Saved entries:
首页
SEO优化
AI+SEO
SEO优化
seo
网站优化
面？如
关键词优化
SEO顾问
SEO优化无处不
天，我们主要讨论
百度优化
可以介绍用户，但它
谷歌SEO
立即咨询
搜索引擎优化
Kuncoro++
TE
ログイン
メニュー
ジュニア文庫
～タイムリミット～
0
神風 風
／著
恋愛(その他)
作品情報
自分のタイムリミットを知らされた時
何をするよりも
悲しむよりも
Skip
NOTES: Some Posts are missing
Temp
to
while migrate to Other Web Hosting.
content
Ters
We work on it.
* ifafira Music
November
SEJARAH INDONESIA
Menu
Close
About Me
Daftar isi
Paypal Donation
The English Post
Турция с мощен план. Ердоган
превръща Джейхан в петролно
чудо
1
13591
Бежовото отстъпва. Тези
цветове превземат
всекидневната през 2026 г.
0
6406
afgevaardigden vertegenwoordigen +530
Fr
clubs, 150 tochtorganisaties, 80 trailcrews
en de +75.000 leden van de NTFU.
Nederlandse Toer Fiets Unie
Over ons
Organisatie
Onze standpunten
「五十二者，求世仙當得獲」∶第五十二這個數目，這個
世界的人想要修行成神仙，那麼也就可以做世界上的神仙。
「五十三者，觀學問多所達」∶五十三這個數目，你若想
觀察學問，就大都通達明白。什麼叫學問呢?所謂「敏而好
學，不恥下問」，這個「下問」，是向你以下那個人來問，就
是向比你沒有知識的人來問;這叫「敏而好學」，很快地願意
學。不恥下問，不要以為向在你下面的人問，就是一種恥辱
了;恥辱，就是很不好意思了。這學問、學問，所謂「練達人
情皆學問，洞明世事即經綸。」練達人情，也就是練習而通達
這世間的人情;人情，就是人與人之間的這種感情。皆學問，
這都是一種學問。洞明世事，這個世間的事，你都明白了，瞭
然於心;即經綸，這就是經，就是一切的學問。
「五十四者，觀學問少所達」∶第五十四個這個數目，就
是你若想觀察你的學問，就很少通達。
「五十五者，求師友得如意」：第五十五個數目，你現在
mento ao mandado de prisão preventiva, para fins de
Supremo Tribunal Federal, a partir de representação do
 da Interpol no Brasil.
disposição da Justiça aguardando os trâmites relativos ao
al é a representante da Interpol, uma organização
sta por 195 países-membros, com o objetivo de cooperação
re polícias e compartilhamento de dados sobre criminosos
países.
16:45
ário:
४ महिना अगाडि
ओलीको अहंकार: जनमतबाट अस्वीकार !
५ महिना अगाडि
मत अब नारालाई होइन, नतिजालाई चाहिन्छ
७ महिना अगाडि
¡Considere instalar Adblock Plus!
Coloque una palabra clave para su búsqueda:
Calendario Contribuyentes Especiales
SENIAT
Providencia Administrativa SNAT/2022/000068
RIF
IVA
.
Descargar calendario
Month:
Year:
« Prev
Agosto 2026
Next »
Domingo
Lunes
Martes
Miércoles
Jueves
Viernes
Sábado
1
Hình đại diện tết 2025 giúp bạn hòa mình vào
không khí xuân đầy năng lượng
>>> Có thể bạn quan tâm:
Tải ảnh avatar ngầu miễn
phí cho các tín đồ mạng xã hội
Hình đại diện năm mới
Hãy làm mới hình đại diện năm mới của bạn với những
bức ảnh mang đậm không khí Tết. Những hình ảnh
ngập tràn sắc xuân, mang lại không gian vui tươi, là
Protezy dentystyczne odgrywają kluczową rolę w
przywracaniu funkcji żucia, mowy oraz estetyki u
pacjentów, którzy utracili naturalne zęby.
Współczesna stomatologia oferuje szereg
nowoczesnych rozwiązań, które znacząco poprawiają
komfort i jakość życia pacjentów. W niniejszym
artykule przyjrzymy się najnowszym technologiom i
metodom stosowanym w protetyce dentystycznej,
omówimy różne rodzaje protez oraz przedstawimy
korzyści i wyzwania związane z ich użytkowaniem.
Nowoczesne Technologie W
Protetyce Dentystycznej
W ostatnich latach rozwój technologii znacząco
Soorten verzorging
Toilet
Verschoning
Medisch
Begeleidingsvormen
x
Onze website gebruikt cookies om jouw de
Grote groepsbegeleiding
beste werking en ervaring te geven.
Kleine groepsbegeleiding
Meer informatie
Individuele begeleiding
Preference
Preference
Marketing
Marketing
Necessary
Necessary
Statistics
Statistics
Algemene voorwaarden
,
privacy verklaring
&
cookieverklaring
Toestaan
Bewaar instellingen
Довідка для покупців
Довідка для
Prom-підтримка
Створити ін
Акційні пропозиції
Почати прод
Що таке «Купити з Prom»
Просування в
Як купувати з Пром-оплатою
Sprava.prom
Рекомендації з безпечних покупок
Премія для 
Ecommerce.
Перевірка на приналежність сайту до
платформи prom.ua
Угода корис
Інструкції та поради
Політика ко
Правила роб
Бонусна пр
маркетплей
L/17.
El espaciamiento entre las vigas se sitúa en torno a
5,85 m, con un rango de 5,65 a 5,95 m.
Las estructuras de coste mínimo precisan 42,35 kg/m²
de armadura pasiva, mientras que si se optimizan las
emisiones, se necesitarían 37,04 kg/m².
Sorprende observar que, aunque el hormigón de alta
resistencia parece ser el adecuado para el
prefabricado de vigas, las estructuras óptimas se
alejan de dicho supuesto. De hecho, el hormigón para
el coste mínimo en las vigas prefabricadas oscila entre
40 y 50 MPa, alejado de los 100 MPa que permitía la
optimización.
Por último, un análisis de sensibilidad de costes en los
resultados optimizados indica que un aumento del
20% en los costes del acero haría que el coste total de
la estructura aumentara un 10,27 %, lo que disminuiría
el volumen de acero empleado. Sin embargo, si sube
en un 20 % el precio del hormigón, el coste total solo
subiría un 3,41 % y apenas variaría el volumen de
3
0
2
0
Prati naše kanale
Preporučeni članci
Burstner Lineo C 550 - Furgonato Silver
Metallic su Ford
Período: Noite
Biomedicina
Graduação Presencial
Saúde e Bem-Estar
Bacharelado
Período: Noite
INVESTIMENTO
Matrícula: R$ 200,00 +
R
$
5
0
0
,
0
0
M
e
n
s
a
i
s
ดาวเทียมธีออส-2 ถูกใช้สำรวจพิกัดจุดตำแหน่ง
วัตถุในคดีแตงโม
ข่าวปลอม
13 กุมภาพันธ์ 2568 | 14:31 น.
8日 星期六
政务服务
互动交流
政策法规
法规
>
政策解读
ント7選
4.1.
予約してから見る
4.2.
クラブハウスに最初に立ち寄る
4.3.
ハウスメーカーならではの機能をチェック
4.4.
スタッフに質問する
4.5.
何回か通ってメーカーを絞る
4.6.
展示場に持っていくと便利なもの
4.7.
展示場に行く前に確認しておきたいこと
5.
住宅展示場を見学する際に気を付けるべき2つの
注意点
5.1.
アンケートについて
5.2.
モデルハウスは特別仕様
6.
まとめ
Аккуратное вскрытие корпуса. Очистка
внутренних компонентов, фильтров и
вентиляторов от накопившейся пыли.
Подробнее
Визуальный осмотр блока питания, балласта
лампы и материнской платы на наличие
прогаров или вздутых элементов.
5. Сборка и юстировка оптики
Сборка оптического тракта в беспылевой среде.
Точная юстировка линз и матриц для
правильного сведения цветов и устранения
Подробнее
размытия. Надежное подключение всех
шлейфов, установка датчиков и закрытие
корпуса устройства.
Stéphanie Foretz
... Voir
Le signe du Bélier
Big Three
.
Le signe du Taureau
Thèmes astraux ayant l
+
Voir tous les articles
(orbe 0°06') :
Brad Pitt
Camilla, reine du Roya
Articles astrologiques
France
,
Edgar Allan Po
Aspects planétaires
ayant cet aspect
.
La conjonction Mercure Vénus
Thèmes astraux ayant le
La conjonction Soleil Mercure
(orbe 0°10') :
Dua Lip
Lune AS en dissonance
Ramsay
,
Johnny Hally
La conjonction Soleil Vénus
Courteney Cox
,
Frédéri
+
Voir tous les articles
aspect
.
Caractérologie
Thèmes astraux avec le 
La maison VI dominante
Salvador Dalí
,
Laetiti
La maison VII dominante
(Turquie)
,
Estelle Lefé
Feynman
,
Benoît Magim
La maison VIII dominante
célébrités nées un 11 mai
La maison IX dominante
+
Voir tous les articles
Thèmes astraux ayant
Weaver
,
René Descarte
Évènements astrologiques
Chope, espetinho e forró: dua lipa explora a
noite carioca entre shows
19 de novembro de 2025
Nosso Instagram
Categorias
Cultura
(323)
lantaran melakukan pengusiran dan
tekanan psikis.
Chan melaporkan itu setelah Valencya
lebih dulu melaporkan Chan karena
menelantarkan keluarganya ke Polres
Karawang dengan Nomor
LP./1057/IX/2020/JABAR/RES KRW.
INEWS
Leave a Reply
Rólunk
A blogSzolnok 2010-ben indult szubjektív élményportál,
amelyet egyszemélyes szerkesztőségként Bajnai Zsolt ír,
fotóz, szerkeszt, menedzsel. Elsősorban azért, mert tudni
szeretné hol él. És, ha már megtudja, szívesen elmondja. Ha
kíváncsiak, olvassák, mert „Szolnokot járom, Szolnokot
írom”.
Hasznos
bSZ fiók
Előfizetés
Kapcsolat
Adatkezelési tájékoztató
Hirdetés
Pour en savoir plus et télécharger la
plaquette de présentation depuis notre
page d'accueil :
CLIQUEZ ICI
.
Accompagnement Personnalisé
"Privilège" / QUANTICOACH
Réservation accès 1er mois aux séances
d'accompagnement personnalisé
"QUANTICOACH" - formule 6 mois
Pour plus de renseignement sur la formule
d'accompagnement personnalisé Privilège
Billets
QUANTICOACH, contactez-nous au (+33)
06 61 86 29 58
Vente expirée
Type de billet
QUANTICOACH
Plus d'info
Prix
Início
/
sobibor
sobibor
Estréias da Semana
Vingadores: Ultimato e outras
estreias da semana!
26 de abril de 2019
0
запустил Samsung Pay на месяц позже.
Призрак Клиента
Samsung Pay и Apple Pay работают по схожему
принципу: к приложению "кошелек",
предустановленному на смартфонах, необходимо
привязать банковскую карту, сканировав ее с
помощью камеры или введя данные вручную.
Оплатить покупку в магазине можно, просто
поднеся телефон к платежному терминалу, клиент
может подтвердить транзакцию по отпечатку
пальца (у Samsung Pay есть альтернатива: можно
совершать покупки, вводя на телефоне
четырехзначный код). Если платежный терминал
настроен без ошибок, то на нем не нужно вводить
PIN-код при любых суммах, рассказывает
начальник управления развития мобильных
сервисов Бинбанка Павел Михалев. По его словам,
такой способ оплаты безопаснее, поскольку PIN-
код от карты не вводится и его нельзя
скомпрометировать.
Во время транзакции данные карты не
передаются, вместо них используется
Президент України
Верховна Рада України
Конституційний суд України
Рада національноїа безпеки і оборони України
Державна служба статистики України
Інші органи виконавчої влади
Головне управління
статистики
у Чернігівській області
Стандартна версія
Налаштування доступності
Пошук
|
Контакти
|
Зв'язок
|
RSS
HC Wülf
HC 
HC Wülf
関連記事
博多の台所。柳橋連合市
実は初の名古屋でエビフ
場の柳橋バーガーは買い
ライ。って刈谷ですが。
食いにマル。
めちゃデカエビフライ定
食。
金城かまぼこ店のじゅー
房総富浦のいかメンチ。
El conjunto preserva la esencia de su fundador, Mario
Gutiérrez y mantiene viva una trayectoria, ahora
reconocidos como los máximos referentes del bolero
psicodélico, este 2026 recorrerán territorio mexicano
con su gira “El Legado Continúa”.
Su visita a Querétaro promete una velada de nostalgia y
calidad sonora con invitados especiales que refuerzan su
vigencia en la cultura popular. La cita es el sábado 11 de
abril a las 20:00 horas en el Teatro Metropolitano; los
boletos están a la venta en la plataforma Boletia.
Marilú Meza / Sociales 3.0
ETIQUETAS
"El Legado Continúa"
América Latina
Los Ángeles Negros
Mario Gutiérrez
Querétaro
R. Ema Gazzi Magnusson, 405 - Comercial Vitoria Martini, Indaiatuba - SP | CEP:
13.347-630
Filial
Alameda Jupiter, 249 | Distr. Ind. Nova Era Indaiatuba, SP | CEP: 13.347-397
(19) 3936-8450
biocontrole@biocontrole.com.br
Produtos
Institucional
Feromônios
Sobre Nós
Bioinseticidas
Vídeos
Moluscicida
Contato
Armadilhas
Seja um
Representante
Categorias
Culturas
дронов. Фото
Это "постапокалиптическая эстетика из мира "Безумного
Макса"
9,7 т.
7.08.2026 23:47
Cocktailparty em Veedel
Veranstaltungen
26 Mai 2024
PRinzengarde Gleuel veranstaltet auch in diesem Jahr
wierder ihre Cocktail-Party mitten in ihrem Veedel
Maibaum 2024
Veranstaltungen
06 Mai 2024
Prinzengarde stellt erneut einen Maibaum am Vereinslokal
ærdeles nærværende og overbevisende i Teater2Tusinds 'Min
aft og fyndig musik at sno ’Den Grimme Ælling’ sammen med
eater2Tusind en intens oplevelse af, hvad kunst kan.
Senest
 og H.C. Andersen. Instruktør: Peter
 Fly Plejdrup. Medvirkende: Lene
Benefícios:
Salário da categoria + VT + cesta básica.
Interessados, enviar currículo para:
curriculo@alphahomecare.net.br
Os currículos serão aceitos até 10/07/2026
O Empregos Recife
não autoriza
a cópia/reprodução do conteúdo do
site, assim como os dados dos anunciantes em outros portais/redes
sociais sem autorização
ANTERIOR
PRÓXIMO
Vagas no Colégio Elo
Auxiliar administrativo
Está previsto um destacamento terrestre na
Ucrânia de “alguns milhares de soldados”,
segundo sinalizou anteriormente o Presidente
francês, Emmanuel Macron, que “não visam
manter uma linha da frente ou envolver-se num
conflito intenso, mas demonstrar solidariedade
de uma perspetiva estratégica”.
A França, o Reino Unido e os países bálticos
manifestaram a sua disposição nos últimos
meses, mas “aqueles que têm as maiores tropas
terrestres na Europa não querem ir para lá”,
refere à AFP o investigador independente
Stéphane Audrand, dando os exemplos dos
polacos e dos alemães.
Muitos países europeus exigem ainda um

Task prompt = Reproduce the records word for word, from the very first line through the line containing "觀察學問，就大都通達明白。什麼叫學問呢?所謂「敏而好", including that line.

Task answer =
首页
SEO优化
AI+SEO
SEO优化
seo
网站优化
面？如
关键词优化
SEO顾问
SEO优化无处不
天，我们主要讨论
百度优化
可以介绍用户，但它
谷歌SEO
立即咨询
搜索引擎优化
Kuncoro++
TE
ログイン
メニュー
ジュニア文庫
～タイムリミット～
0
神風 風
／著
恋愛(その他)
作品情報
自分のタイムリミットを知らされた時
何をするよりも
悲しむよりも
Skip
NOTES: Some Posts are missing
Temp
to
while migrate to Other Web Hosting.
content
Ters
We work on it.
* ifafira Music
November
SEJARAH INDONESIA
Menu
Close
About Me
Daftar isi
Paypal Donation
The English Post
Турция с мощен план. Ердоган
превръща Джейхан в петролно
чудо
1
13591
Бежовото отстъпва. Тези
цветове превземат
всекидневната през 2026 г.
0
6406
afgevaardigden vertegenwoordigen +530
Fr
clubs, 150 tochtorganisaties, 80 trailcrews
en de +75.000 leden van de NTFU.
Nederlandse Toer Fiets Unie
Over ons
Organisatie
Onze standpunten
「五十二者，求世仙當得獲」∶第五十二這個數目，這個
世界的人想要修行成神仙，那麼也就可以做世界上的神仙。
「五十三者，觀學問多所達」∶五十三這個數目，你若想
觀察學問，就大都通達明白。什麼叫學問呢?所謂「敏而好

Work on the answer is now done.